Since controversial House Bill 2 two weeks ago, Elon has responded with a campus statement, educational sessions and through Elon students posting fliers. Yet for Monique Swirsky, sophomore and SPECTRUM president, this wasn't enough.
She wanted spread her message of opposition outside of Elon's campus so Swirsky, along with more than 20 other Elon students, drove about an hour down the road to Raleigh's city council meeting on Tuesday night.
While the Raleigh City Council had nothing to do with the passage of HB2, Swirsky said that by protesting at the meeting they could reach a larger audience and encourage the city to make a resolution against the bill.

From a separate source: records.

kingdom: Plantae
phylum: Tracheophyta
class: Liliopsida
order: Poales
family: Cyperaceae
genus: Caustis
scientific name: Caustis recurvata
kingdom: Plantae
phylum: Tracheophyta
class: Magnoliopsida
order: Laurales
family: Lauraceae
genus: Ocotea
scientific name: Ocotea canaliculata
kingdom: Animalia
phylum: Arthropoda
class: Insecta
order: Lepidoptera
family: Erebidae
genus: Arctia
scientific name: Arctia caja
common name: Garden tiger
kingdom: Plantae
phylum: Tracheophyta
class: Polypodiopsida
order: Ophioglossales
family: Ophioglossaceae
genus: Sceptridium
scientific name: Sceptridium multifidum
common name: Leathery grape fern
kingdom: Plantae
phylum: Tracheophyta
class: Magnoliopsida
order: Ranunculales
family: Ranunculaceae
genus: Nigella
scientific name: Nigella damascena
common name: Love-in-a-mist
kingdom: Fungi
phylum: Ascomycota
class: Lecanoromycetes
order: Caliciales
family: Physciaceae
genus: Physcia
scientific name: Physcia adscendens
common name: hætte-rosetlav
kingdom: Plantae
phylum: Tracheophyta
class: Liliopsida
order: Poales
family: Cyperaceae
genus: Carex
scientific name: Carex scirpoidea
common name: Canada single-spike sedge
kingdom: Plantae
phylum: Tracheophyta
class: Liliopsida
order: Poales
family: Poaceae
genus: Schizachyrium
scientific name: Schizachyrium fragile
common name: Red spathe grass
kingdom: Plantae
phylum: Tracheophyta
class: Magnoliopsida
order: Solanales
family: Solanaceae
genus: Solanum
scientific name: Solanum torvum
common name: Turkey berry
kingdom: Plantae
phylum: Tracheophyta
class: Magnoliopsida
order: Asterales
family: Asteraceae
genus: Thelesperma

"A lot of people are here, we can reach a lot of people with information and educating them about how HB2 impacts the state," she said.
The students spent the night handing out fliers that explained actions that the city of Raleigh could do to oppose the bill to attendees and council members, but the protest wasn't limited to the halls of the municipal building.
They called it a "pee-in." Students of both genders stood in the men's and women's restrooms and handed out fliers to people when they entered. Swirsky said the point of the "pee-in" was to bring attention to the way the bill forces transgender individuals to use the bathrooms that don't align with their gender identities and to make people at the council meeting feel uncomfortable themselves.
"We hope that by standing in the bathrooms that we will make people understand how uncomfortable that is for others," she said.
Swirsky said protests like this are part of being a college student.
"I think particularly as college students we have a responsibility to be civically engaged, civically minded and to fight for our civil rights," she said.
Swirsky said this is far from the last Elon protest against HB2.